How to properly back up your computer

Local Backup

1.Mac OS X: Time Machine

If you’re on a Mac, then you already have a great backup tool at your fingertips called Time Machine. In fact, there’s probably an icon for it that’s been waiting at the top of your menu bar. Simply take an external drive (see above), plug it into your computer, and open up Time Machine to configure it as a backup drive. Time Machine will more or less handle the rest, backing up individual files, folders, and apps. And if you get a new machine or need to reset your computer completely, OS X will prompt you to provide a Time Machine backup to restore from. Just make sure to be good about plugging in your drive regularly to actually do the backups; a backup that’s three years old is better than nothing, but the more often you back up, the better covered you’ll be in case of an emergency.

2.Windows 10: File History / Backup and Restore

Microsoft has added integrated backups to Windows 10, and it works pretty much the same way as on a Mac. Plug in your external drive, and navigate over to File History. (You can either search for this in the Start menu, or find it in the Settings app in the “Backups” portion.) There, you’ll be able to select specific folders to back up, and how often you’d like Windows to back things up.

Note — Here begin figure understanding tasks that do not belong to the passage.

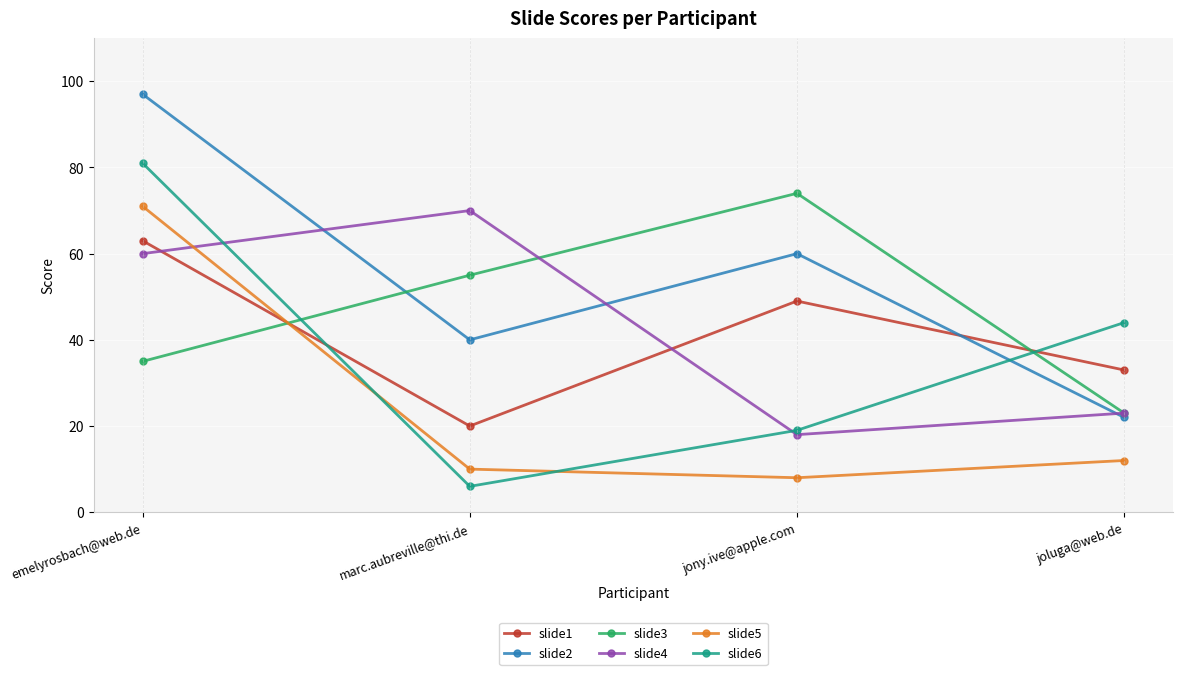

Count the number of categories in the chart.

4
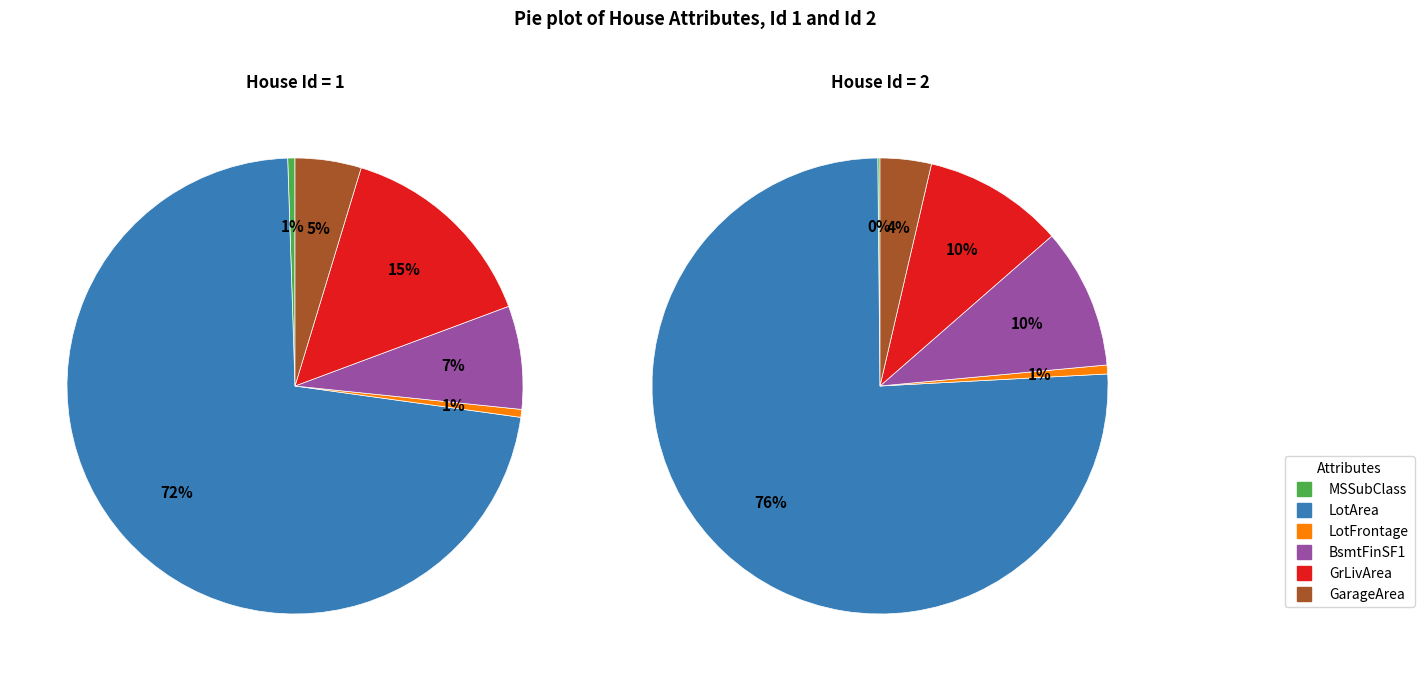

The MSSubClass slice represents 7% of the pie. True or false?

False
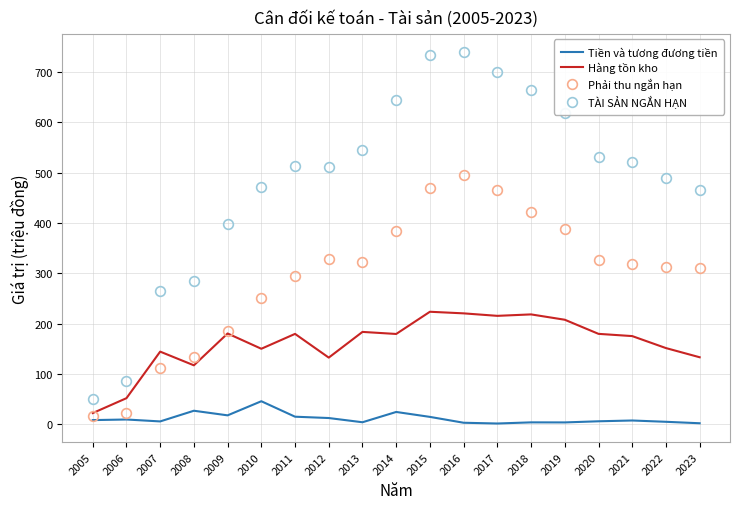

What are all the series names shown in the legend?

Tiền và tương đương tiền, Hàng tồn kho, Phải thu ngắn hạn, TÀI SẢN NGẮN HẠN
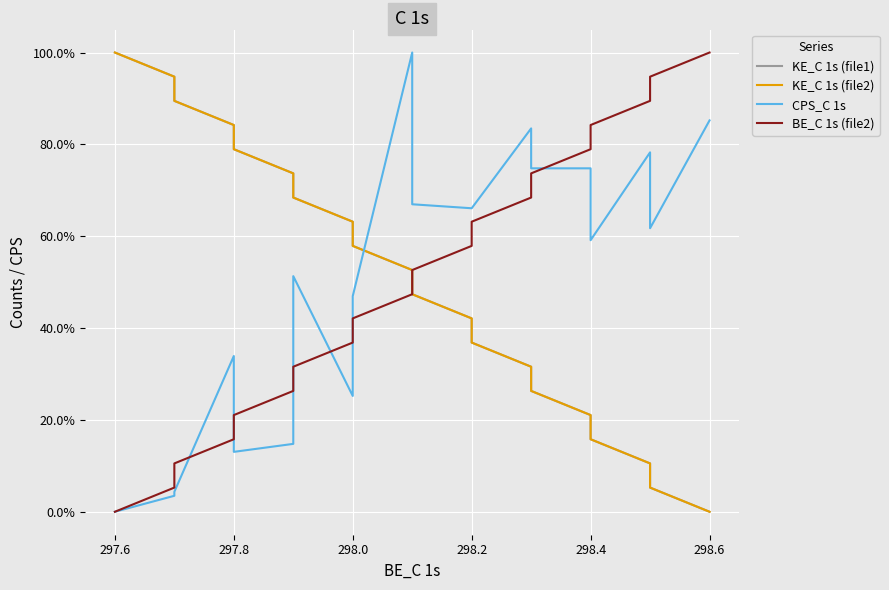

At which category does CPS_C 1s reach its first local peak?

297.8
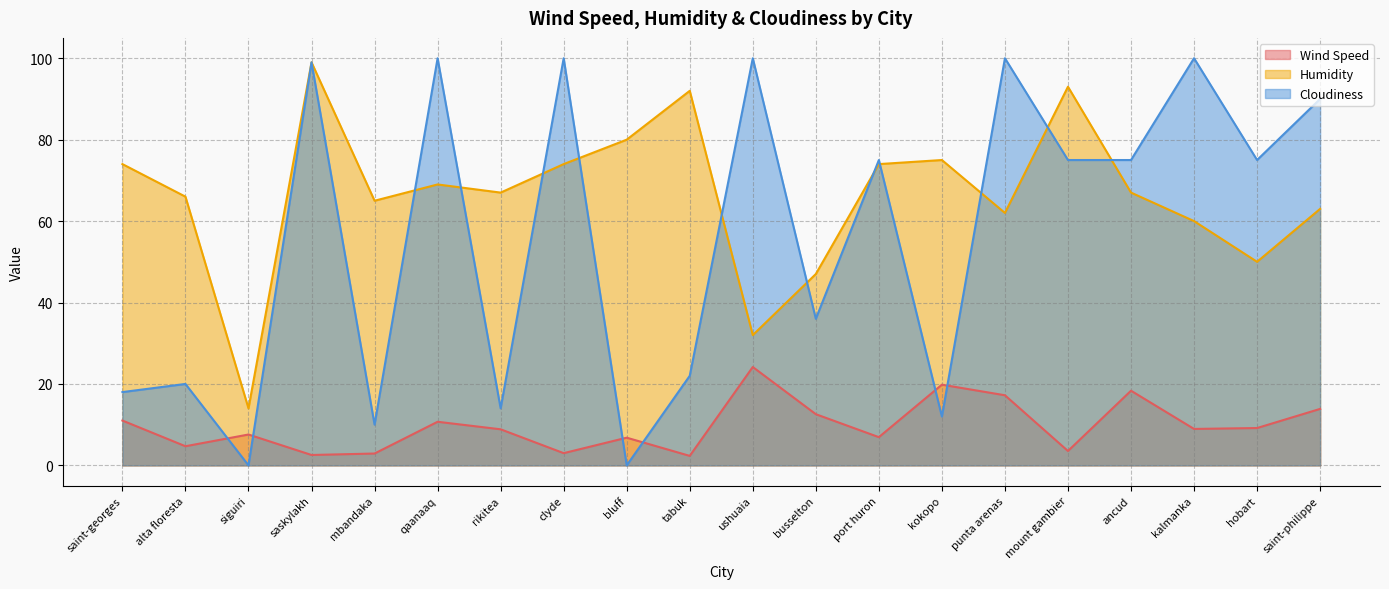

Is the value of Wind Speed at saint-philippe greater than the value of Humidity at saint-georges?

No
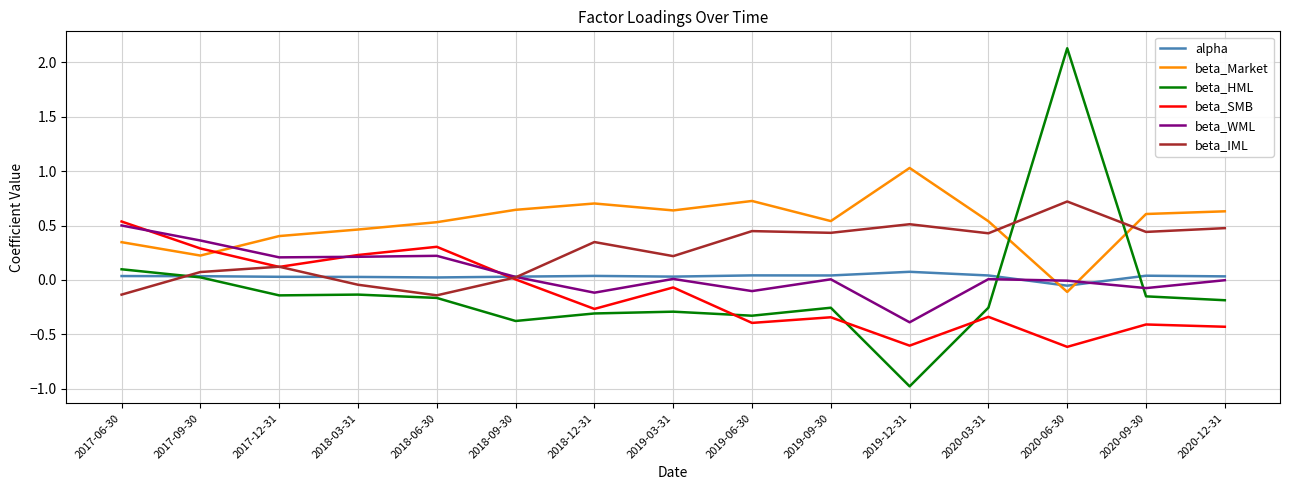

Does the chart have visible grid lines?

Yes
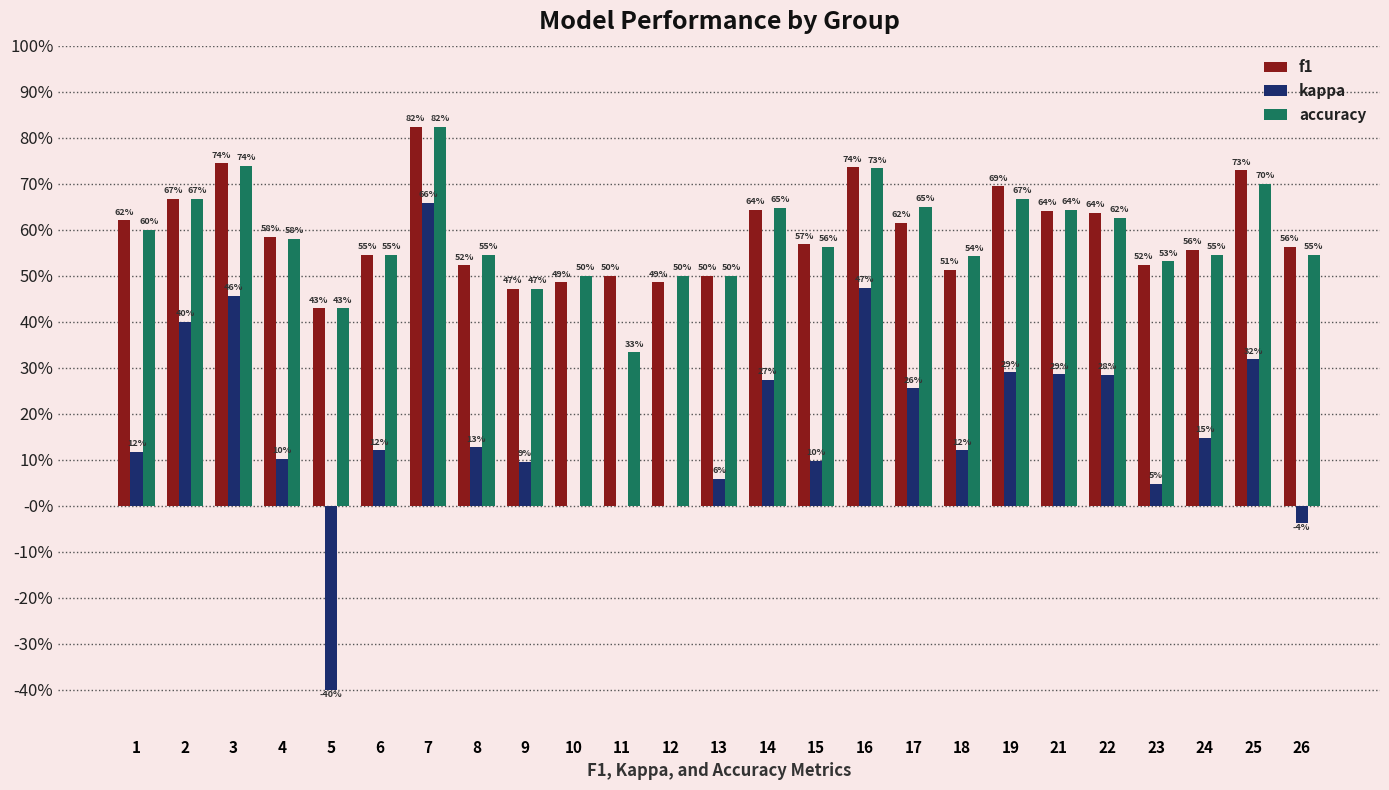

What are all the series names shown in the legend?

f1, kappa, accuracy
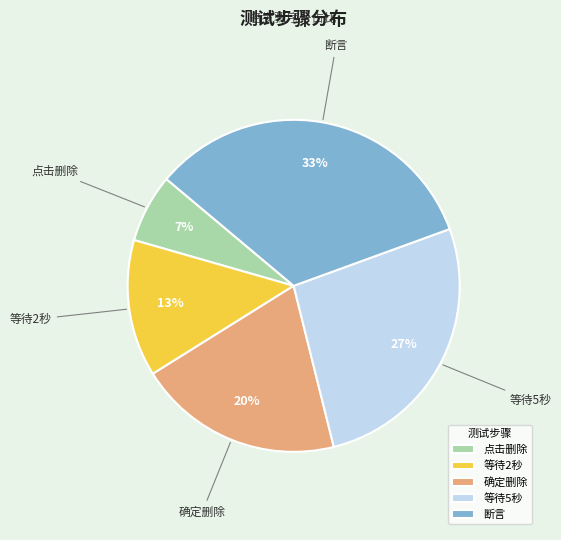

To the nearest percent, what is the average slice percentage?

20%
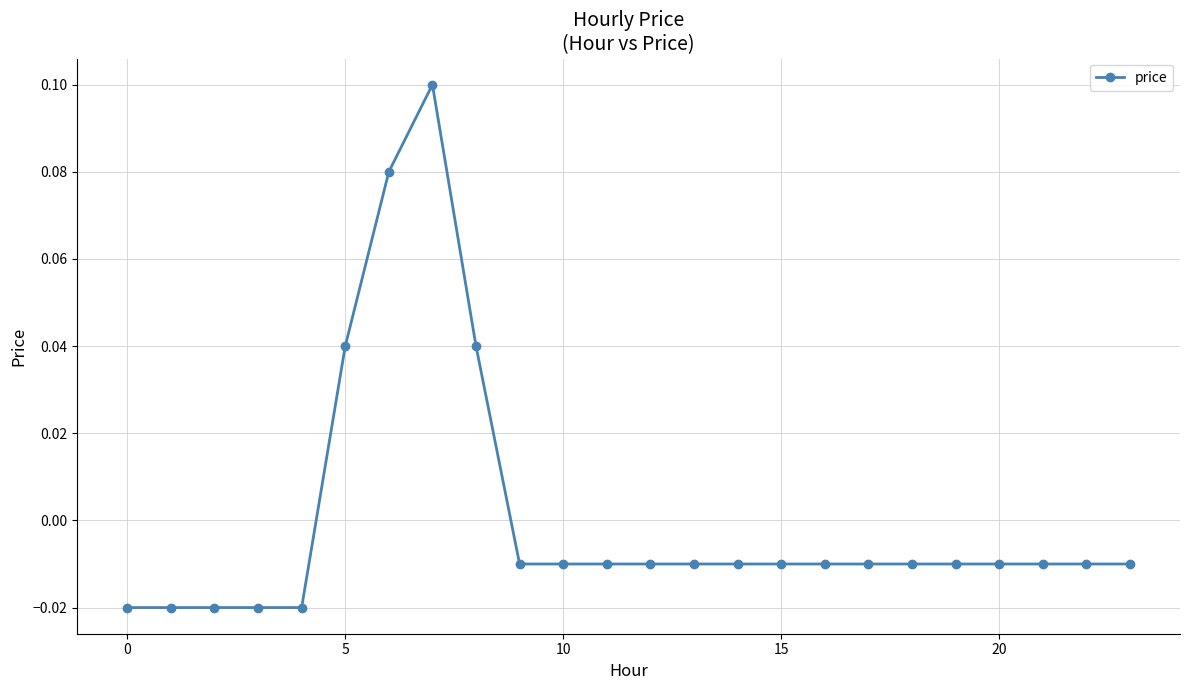

True or false: the data has more than 0 interior local peaks.

True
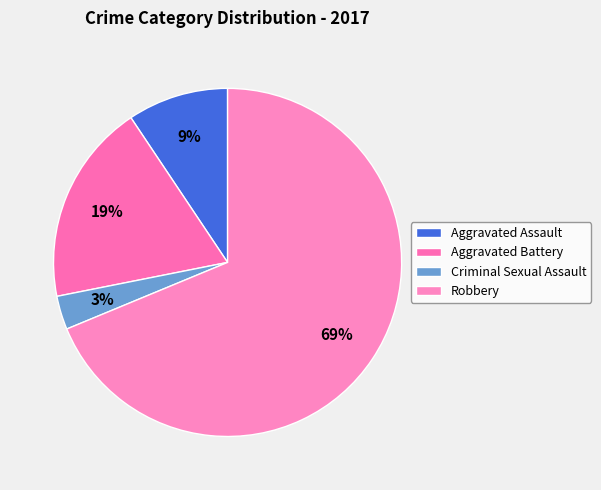

Which slice is the smallest?

Criminal Sexual Assault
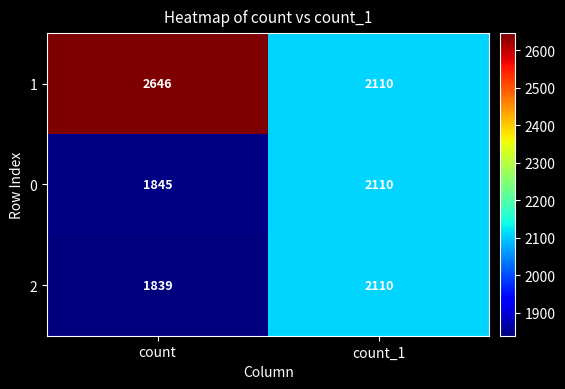

What is the spread (max minus min) of values at count?

807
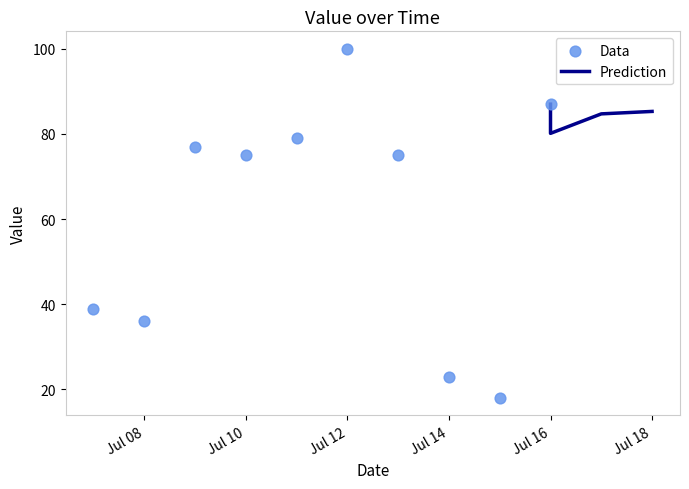

Which has a higher value, 2018-07-10 or 2018-07-09?

2018-07-09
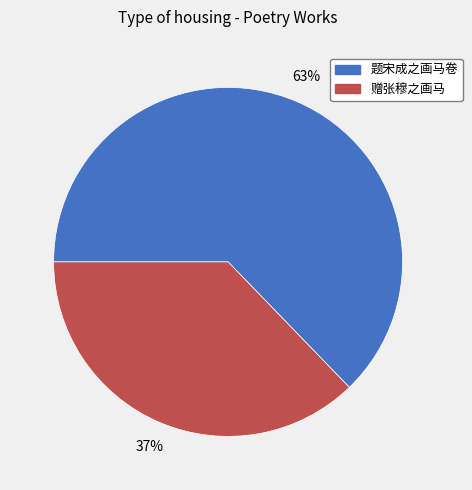

What percentage is the 赠张穆之画马 slice, to the nearest percent?

37%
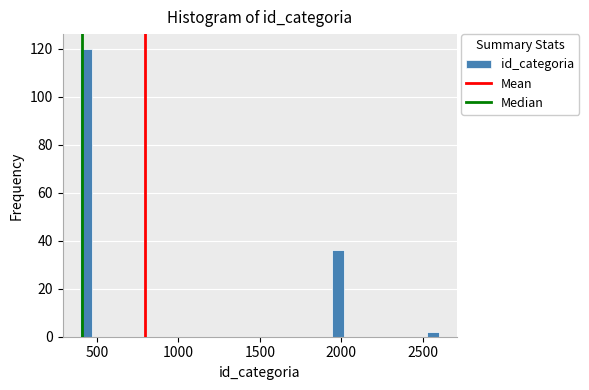

Read against the x-axis, roughly where is the centre of the tallest bar?

450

Just like on a Mac, though, you’ll need to actually plug in your drive for your files to actually get backed up.

Cloud Storage

Local backups are good, but much like your actual hard drive, they’re also prone to getting lost, damaged, or stolen. So it’s probably worth investing in some cloud storage options as a backup backup, just in case.

For individual files — like, say, an important copy of a presentation, or your big lab report that’s due next week — the simplest way to back up to the cloud is with providers like Google Drive, Dropbox, OneDrive, or iCloud. All of them allow you to install an app that scans a local folder and keeps everything in it uploaded to the cloud. That way, even if your whole computer gets hosed, you’ll still be able to log in and access it from anywhere.